C. a convolution attention module is adopted to construct a yolov5 model, the road vehicle image data set is utilized to train the yolov5 model, a trained yolov5 model is obtained, each frame of image information acquired by a camera is processed by utilizing the trained yolov5 model, detection frames of all targets in each frame of image information and coordinate, size, category and confidence information of the targets are output, so that an image information set with the detection frames is obtained, wherein the convolution attention module consists of a channel attention module and a space attention module, the channel attention module calculates attention force diagram in a channel dimension, the space attention module is input after multiplication with a feature diagram, the space attention module further calculates a feature diagram in an high-wide dimension, the attention feature diagram is output after multiplication with the input, and the network is induced to focus on learning of important features correctly; selecting a part of pictures which are closer to the data set in the public data set, modifying the categories and deleting the unnecessary targets in the pictures, and then manufacturing the rest part of data sets by oneself, wherein the total number of the data sets is 6000, and the proportion of the training set to the verification set is 5:1, completing the establishment of a data set, and fig. 3 is a graph of the detection effect of the improved yolov5 identification output.

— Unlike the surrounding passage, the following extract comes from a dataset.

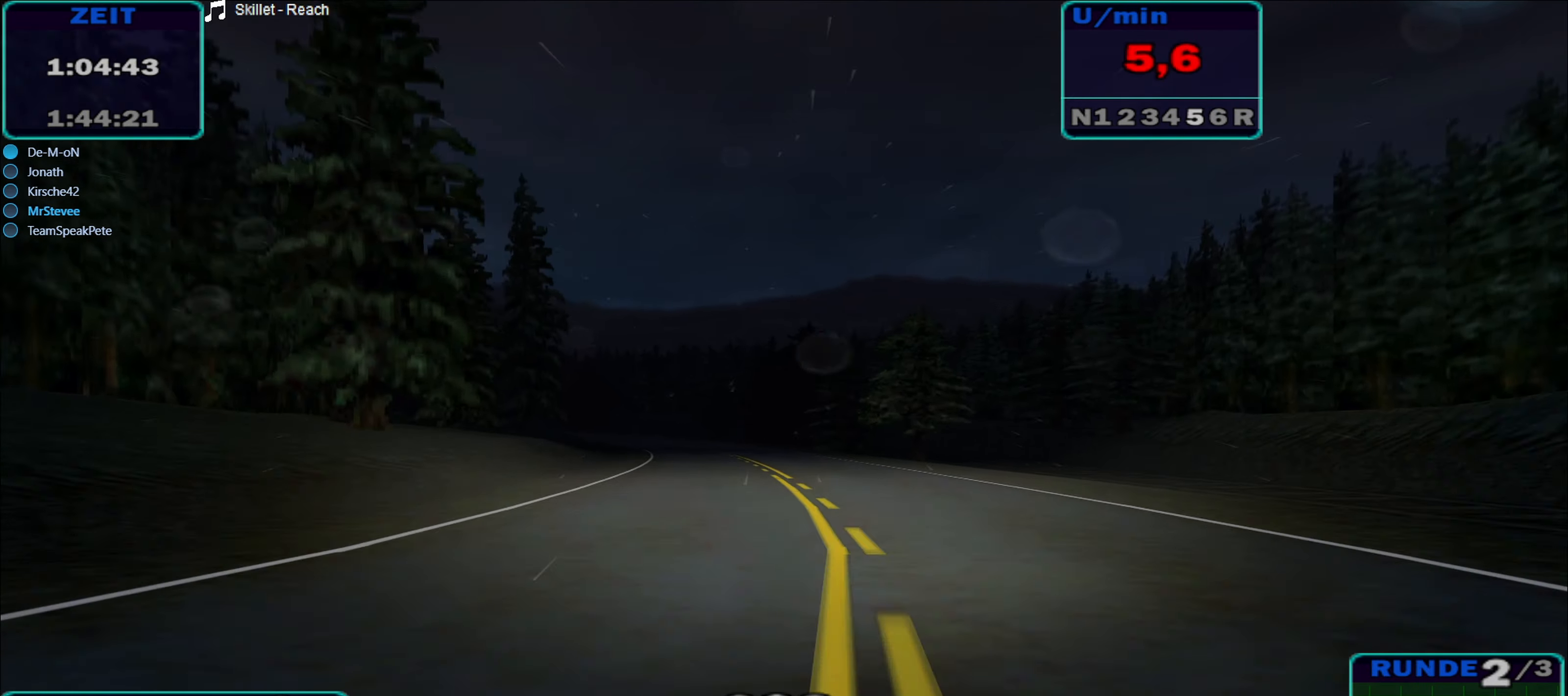
{"buttons": ["R2"], "left_stick": "left", "right_stick": "center", "events": [[200, "left_stick", "center"], [466, "left_stick", "left"]]}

D. Performing space-time synchronization on information processed by the laser radar and the camera, including:

d1, using a laser radar signal as a reference of registration frequency, aligning time stamps of the laser radar and a camera by using an interpolation method, obtaining point cloud information of the laser radar and image information of the camera at the same moment, and if target information corresponding to a camera at the moment of 100ms is to be obtained, calculating corresponding data information at the moment of 100ms by interpolation of information acquired by the cameras at 67ms and 133ms through (4), as shown in fig. 4.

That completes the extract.